#### [Exercise requirements]
Decide whether each of the following statements agrees with the filters page, answering yes or no and quoting the exact words from the page that decide it. 1. A filter is applied to data with the pipe operator. 2. Filters were inspired by Unix pipes and SQL. 3. Every filter takes parameters.

#### [Extract]
<<<<
Filters

Filters provide a powerful way to transform and select data in expressions. Inspired by Unix pipes and JQ, filters let you chain operations to process inputs, parameter values, and other data.

Overview

A filter is a reusable transformation that can be applied to data using the pipe operator |. Filters can:

  • Select items based on criteria (e.g., by file type)

  • Transform data structures (e.g., extract field values)

  • Aggregate information (e.g., count by type)

Example:

tasks:
  - name: compile
    needs: [find_sources]
    consumes: [std.FileSet]
    with:
      sv_files:
        value: "${{ inputs | by_filetype('.sv') }}"

The expression inputs | by_filetype('.sv') pipes the inputs array through the by_filetype filter, which returns only items with .sv extensions.

Using Filters

Basic Usage

Apply a filter using the pipe operator:

# Filter by file extension
sv_files: "${{ inputs | by_filetype('.sv') }}"

# Filter by type
filesets: "${{ inputs | by_type('std.FileSet') }}"

# Get all paths
all_paths: "${{ inputs | paths }}"

Filters with Parameters

Some filters accept parameters:

# Filter by specific extension
verilog: "${{ inputs | by_filetype('.v') }}"

# Get first item of type
first_fs: "${{ inputs | first_of_type('std.FileSet') }}"

# Extract specific field
types: "${{ inputs | pluck('type') }}"

Chaining Filters

Chain multiple filters for complex transformations:

# Get unique sorted extensions
extensions: "${{ inputs | paths | extensions | unique | sort }}"

# Get basenames of SystemVerilog files
sv_names: "${{ inputs | by_filetype('.sv') | basenames }}"

# Count then reverse
data: "${{ values | sort | reverse }}"
>>>>
#### [Provided data]
<<<<
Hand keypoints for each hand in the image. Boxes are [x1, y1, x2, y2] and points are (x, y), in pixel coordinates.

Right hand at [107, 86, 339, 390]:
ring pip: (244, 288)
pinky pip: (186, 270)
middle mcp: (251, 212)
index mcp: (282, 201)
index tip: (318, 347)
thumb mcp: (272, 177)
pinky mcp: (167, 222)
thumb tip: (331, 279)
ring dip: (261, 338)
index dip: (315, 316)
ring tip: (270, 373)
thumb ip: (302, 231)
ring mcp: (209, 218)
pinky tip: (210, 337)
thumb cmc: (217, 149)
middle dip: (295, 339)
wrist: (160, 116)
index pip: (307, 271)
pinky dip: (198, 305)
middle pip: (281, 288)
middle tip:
>>>>
#### [Result of the task]
1. Yes: "A filter is a reusable transformation that can be applied to data using the pipe operator |."
2. No: "Inspired by Unix pipes and JQ"
3. No: "Some filters accept parameters"